Aquaculture 25 novembre 2024

Les petites fermes aquacoles à la croisée des chemins

L’aquaculteur charlevoisien Benoît-Michel Béïque revient d’une rencontre avec ses collègues et le moral n’est pas à la fête. Faute de pouvoir agrandir leurs installations en raison des normes environnementales, plusieurs songent à quitter la production, dont lui. 

« Je me donne jusqu’à la fin décembre, et après, ce sera pas mal fini. Même si je fais de l’argent et que j’ai de la demande pour mon poisson, le fait que je ne puisse pas grossir m’empêche d’avoir des employés. Alors, je suis pogné
7 jours sur 7 sur le gun, et sans possibilité d’avoir une entreprise avec de la croissance. Je suis encore jeune. Je suis entrepreneur. J’aime mieux aller dans autre chose », confie M. Béïque à La Terre.

Le vice-président de l’Association des aquaculteurs du Québec assure que son constat est partagé par d’autres. « Les gars sont brûlés, écœurés de donner beaucoup d’énergie dans l’espoir de prendre de l’ampleur. Certains ont rêvé et ont voulu. Mais la vérité, c’est que le gouvernement les a limités », résume celui dont l’association représente une quarantaine de membres produisant un total d’environ 1 400 tonnes de poissons annuellement. 

Norme environnementale vs compétitivité 

Une solution existe pour agrandir les installations et elle est connue : un système de filtration et de recirculation de l’eau, qui empêche les déjections de poisson d’atteindre les cours d’eau. Cette technologie est bien vue par le ministère de l’Environnement. Le problème, selon M. Béïque, en devient un de rentabilité.

L’un de nos membres a un système de recirculation et les coûts d’acquisition et d’opération font en sorte qu’avec ce système, c’est impossible de concurrencer le poisson de table qui rentre de l’étranger. Il faudrait fermer les frontières aux produits étrangers ou compenser les producteurs pour la différence de prix, mais le gouvernement n’embarquera jamais là-dedans.

Benoît-Michel Béïque, aquaculteur

La directrice de l’Association, Lara-Catherine Desrochers, ajoute que le marché du poisson de table est peu encadré et subit une forme de dumping. Les supermarchés vont ainsi opter pour la truite d’élevage à faible prix provenant de pays comme le Pérou. « Nos producteurs, qui ont des coûts de production dans le piton, ne sont plus compétitifs », résume-t-elle. 

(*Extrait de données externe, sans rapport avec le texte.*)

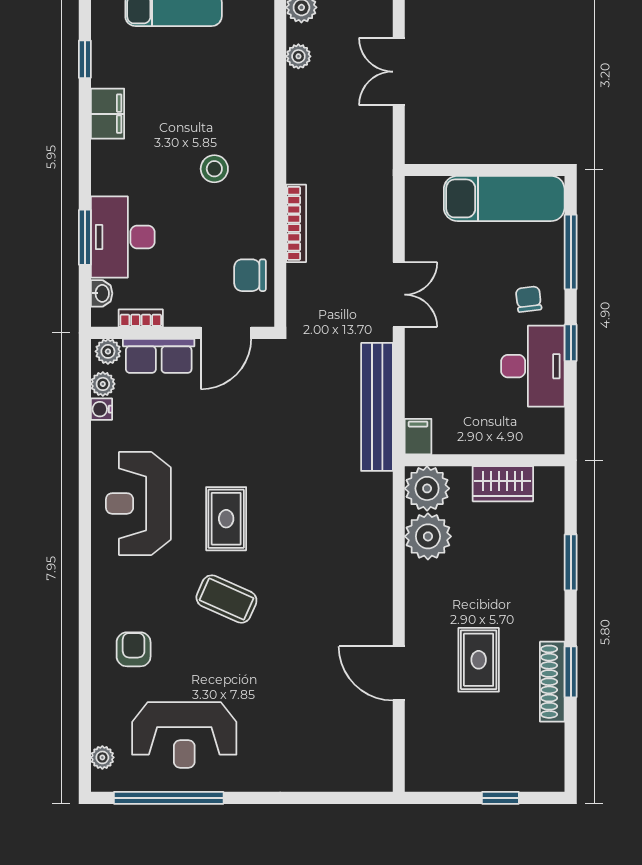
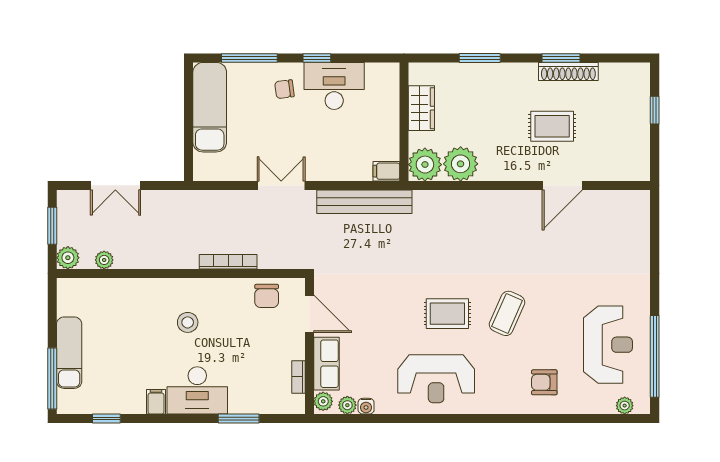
filing cabinet: (107, 114) -> (156, 402), width x0.50
desk: (123, 237) -> (197, 390), moved
washbasin: (102, 293) -> (280, 406), removed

Développer le marché d’un poisson de table québécois pour les Québécois n’est pas l’eldorado pour les petites fermes aquacoles. L’autre marché qui les fait vivre, celui de la vente de poissons d’élevage pour l’ensemencement des pourvoiries, stagne et est menacé par le réchauffement climatique, affirme-t-elle.  

La truite mouchetée, aussi connue sous le nom d’omble de fontaine, n’apprécie pas l’eau de plus en plus chaude en été. Dans ces conditions, elle mord moins aux appâts des pêcheurs, dit Bruno Dumont, de la Fédération des pourvoiries du Québec. Son groupe milite pour que les pourvoiries puissent employer un autre poisson d’élevage, la truite arc-en-ciel, qui mord mieux même dans les mois chauds, mais le gouvernement refuse ce poisson dans plusieurs régions sous prétexte qu’il ne s’agit pas d’une espèce indigène. Pourtant, les poissons ensemencés sont stériles, expose
M. Dumont.  

Benoît-Michel Béïque estime que les astres s’alignent pour que sonne la fin des petits joueurs. « Soit que l’Environnement nous limite pour les surplus de phosphore, soit que la Faune nous limite pour la truite arc-en-ciel. Et le MAPAQ [ministère de l’Agriculture, des Pêcheries et de l’Alimentation du Québec] ne nous soutient pas plus qu’il faut. Mon feeling, c’est que le gouvernement veut nous laisser mourir avec nos installations et prioriser des mégaprojets, qui seront soit un mégacoup de circuit ou un mégaflop. C’est dommage, car les fermes aquacoles familiales, c’est bon pour les régions et ça répartit le risque en maudit! » 

Questionné par La Terre sur son soutien aux petites fermes aquacoles, le MAPAQ dit offrir un appui technique et financier à l’ensemble des entreprises piscicoles, sans égard à leur taille. En octobre dernier, il a renouvelé, pour une durée de trois ans, son financement au Centre de transfert et de sélection des salmonidés. Il a également appuyé, par l’entremise du Fonds des pêches du Québec, la réalisation d’un projet de 1,9 M$ sur la moulée faible en teneur de phosphore « qui était une priorité pour le secteur piscicole », écrit le relationniste Yohan Dallaire Boily.